*Exercise objective*.
From the build-system article below, reproduce word for word the passage that begins at the words "Early in my" and ends after the words "weren't too big.".

*Text shown*.
◆ ◆ ◆ ◆

A Build System for Complex Projects: Part 1
A different approach to build systems
By
Gigi Sayfan
July 07, 2009
URL:http://www./tools/218400678
Gigi Sayfan specializes in cross-platform object-oriented
programming in C/C++/ C#/Python/Java with emphasis on large-scale
distributed systems. He is currently trying to build intelligent
machines inspired by the brain at Numenta (www.).
A Build System for Complex Projects: Part 1
A Build System for Complex Projects: Part 2
A Build System for Complex Projects: Part 3
A Build System for Complex Projects: Part 4
A Build System for Complex Projects: Part 5
Build systems are often a messy set of scripts and configuration files
that let you build, test, package, deliver, and install your code. As a
developer, you either love or loathe build systems. In this article
series, I present a different approach to build systems, with the
ultimate goal of completely hiding the build system from developers. But
first, let me start with some personal history.
Early in my programming career I was a pure Windows developer (with the
exception of my very first job, where I wrote Cobol programs for
publishing Australia's Yellow Pages). While there was no build system to
speak of, there was Visual Studio and Visual SourceSafe. I built
Windows GUI clients, messed around with COM components, and picked up
some nice C++ template tricks from ATL. And because automated unit
testing wasn't very common back then, we created various test programs
before passing code on to QA. This wasn't too painful since I worked for
a small startup company and the projects weren't too big.
But I then moved to a company that developed software for chip
fabrication equipment in the semi-conductor industry and BOOM!

◆ ◆ ◆ ◆

*Source information*.

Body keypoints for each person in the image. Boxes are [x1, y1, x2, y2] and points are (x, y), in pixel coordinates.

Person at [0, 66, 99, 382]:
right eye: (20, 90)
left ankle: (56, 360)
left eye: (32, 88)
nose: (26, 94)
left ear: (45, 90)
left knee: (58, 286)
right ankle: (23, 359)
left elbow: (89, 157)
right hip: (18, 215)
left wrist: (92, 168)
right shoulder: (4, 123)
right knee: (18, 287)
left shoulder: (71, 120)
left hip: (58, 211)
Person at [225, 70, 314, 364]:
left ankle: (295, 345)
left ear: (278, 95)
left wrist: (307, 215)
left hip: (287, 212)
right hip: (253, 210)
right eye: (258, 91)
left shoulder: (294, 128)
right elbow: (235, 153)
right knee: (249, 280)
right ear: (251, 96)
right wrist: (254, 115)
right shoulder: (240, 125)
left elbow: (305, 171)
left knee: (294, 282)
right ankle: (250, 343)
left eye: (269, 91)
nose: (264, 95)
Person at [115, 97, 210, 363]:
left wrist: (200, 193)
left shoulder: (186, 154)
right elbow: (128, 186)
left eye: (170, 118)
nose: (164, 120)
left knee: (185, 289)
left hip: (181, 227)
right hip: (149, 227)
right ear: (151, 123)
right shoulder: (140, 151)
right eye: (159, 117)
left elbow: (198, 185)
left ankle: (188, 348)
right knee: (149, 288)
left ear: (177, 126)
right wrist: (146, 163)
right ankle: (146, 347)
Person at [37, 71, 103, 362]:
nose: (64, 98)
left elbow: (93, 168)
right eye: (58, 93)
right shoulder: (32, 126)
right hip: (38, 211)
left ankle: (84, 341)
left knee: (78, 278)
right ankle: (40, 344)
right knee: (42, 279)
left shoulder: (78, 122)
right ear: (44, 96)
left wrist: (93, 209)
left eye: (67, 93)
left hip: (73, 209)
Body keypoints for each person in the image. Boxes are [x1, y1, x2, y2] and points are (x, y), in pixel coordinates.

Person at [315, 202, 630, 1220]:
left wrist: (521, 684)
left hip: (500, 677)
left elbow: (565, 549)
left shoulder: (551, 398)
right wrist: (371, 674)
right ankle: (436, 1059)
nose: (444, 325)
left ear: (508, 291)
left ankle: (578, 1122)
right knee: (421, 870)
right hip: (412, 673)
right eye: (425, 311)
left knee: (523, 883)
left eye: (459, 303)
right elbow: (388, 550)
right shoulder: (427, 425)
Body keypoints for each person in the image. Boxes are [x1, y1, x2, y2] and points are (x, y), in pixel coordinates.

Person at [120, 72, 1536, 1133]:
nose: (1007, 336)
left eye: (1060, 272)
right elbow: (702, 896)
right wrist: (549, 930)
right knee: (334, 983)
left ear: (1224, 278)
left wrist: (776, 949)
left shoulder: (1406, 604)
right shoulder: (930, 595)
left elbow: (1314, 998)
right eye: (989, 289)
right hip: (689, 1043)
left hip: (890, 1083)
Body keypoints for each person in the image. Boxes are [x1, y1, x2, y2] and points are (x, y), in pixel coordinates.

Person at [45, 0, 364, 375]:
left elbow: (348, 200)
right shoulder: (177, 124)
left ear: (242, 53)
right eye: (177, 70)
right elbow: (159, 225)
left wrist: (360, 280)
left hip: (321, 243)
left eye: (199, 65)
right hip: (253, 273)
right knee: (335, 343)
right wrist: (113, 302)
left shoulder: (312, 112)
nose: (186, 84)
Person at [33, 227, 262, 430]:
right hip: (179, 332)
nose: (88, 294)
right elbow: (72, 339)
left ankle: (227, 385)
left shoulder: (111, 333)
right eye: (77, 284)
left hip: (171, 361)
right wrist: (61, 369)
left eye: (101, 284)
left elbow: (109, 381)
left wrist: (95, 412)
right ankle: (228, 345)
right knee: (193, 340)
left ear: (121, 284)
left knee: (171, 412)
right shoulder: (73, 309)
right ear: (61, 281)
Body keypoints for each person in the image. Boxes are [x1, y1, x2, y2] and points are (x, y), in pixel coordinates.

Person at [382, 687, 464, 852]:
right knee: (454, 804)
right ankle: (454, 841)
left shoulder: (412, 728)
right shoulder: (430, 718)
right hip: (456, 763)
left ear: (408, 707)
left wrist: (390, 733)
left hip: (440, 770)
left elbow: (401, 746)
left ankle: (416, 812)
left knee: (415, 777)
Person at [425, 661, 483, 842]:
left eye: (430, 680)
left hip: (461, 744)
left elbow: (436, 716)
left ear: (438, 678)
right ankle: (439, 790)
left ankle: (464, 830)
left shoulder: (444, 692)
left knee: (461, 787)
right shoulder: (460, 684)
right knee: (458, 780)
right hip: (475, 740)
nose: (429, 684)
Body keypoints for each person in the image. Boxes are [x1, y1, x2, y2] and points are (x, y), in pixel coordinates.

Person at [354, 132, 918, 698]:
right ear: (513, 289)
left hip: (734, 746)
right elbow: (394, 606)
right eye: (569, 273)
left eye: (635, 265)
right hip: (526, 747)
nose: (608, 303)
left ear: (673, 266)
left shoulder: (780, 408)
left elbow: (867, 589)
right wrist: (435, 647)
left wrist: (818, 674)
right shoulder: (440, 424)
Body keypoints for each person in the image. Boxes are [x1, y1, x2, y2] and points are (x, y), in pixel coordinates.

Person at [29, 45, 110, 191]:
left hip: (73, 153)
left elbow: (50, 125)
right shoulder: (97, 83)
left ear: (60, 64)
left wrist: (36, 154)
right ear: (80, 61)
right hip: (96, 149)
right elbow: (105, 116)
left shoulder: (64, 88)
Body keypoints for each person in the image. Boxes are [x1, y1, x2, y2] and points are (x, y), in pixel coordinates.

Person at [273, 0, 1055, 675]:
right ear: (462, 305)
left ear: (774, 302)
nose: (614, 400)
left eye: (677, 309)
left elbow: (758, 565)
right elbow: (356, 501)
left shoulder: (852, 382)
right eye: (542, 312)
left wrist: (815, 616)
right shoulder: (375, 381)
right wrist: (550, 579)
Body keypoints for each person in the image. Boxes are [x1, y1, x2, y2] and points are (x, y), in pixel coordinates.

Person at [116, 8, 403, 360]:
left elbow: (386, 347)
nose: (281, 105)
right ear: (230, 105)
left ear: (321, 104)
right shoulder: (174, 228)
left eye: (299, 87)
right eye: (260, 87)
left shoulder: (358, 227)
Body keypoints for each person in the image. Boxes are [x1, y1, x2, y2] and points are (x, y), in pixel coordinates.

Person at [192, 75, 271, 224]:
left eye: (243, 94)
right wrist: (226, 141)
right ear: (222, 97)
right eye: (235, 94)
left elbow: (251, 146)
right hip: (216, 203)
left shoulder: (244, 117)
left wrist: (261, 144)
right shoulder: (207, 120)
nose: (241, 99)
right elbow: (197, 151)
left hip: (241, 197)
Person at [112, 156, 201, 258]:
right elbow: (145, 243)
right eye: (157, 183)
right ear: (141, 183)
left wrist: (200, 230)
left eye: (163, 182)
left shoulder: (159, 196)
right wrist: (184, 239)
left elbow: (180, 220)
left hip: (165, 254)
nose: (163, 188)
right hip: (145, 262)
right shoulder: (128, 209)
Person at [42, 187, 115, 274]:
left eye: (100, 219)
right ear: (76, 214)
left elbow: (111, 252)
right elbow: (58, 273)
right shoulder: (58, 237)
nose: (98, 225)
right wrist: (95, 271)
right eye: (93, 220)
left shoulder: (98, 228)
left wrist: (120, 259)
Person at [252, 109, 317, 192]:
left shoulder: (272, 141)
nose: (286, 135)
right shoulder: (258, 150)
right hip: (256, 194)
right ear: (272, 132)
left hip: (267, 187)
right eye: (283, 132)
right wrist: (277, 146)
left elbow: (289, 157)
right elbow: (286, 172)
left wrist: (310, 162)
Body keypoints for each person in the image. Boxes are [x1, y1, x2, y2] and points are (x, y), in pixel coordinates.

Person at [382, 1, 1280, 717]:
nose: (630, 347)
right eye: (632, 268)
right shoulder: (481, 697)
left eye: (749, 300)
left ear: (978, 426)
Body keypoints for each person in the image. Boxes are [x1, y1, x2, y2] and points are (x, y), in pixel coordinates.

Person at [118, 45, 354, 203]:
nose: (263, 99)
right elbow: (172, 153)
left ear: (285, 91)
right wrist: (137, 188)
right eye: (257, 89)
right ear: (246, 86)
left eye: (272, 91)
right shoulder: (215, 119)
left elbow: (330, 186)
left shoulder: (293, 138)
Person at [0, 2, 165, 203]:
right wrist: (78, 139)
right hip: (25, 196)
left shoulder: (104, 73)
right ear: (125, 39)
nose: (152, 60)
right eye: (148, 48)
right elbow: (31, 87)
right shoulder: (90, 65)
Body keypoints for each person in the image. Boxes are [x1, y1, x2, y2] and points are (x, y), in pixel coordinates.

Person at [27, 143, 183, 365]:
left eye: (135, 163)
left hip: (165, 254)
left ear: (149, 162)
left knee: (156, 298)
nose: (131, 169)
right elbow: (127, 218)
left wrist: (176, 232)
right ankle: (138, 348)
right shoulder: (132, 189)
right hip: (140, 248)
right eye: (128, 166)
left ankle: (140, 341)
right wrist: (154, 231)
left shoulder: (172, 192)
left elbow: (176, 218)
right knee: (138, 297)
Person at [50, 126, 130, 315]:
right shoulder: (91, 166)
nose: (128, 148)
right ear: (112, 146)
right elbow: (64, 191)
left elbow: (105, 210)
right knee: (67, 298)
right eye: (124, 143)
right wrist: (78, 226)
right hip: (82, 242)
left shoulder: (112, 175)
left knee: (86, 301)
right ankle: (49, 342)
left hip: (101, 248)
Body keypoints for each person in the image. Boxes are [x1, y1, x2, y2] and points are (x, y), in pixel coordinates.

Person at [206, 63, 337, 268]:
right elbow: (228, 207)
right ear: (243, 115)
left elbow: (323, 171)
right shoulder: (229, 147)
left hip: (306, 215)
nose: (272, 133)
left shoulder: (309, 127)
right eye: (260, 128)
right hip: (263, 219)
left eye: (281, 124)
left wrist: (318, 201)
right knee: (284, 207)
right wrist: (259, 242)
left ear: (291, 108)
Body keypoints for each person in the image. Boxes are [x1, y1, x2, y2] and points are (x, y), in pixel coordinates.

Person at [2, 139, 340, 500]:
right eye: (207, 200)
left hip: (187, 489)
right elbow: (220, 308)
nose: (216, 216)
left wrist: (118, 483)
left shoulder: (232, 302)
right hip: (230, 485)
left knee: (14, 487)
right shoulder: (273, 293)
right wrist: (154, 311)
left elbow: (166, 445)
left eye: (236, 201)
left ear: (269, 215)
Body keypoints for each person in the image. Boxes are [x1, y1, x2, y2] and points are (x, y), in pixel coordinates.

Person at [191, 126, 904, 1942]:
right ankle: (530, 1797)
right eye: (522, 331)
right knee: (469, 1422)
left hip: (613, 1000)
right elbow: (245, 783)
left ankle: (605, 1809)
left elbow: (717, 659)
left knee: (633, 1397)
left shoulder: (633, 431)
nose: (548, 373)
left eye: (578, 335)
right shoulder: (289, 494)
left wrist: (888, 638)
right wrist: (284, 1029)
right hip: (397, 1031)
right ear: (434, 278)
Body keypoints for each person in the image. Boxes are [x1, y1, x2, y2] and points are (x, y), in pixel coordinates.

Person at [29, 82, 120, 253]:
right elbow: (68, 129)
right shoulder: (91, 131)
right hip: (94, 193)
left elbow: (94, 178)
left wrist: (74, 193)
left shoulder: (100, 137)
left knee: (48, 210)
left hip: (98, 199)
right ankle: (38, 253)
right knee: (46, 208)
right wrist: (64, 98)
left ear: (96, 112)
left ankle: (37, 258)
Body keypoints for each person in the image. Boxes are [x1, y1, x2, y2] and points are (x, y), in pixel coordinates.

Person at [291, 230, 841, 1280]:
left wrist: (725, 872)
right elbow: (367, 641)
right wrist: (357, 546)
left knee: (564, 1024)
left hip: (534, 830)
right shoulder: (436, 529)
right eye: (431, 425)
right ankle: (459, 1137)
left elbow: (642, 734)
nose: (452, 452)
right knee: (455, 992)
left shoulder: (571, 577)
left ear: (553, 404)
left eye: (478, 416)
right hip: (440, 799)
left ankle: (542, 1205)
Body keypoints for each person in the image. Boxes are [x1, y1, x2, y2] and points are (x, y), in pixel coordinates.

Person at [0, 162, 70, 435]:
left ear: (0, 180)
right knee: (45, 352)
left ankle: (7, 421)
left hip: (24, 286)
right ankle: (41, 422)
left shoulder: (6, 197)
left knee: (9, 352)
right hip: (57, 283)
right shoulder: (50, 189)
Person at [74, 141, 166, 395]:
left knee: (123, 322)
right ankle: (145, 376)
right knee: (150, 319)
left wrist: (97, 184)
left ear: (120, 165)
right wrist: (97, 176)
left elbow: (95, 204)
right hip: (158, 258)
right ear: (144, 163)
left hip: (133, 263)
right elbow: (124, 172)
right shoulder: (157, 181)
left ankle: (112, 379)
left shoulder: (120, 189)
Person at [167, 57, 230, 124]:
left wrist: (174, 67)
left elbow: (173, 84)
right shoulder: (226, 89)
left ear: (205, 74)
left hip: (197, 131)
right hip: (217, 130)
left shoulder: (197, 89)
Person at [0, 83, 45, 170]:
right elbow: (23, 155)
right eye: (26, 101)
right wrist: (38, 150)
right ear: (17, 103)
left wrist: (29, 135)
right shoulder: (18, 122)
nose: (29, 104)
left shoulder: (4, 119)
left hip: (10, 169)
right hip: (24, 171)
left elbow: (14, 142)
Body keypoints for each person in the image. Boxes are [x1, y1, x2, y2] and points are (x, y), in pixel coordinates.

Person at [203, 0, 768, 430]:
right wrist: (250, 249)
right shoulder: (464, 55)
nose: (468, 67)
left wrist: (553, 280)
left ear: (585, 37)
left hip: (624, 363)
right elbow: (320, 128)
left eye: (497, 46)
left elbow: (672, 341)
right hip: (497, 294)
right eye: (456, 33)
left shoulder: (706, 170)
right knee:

◆ ◆ ◆ ◆

*Finished task*.
Early in my programming career I was a pure Windows developer (with the
exception of my very first job, where I wrote Cobol programs for
publishing Australia's Yellow Pages). While there was no build system to
speak of, there was Visual Studio and Visual SourceSafe. I built
Windows GUI clients, messed around with COM components, and picked up
some nice C++ template tricks from ATL. And because automated unit
testing wasn't very common back then, we created various test programs
before passing code on to QA. This wasn't too painful since I worked for
a small startup company and the projects weren't too big.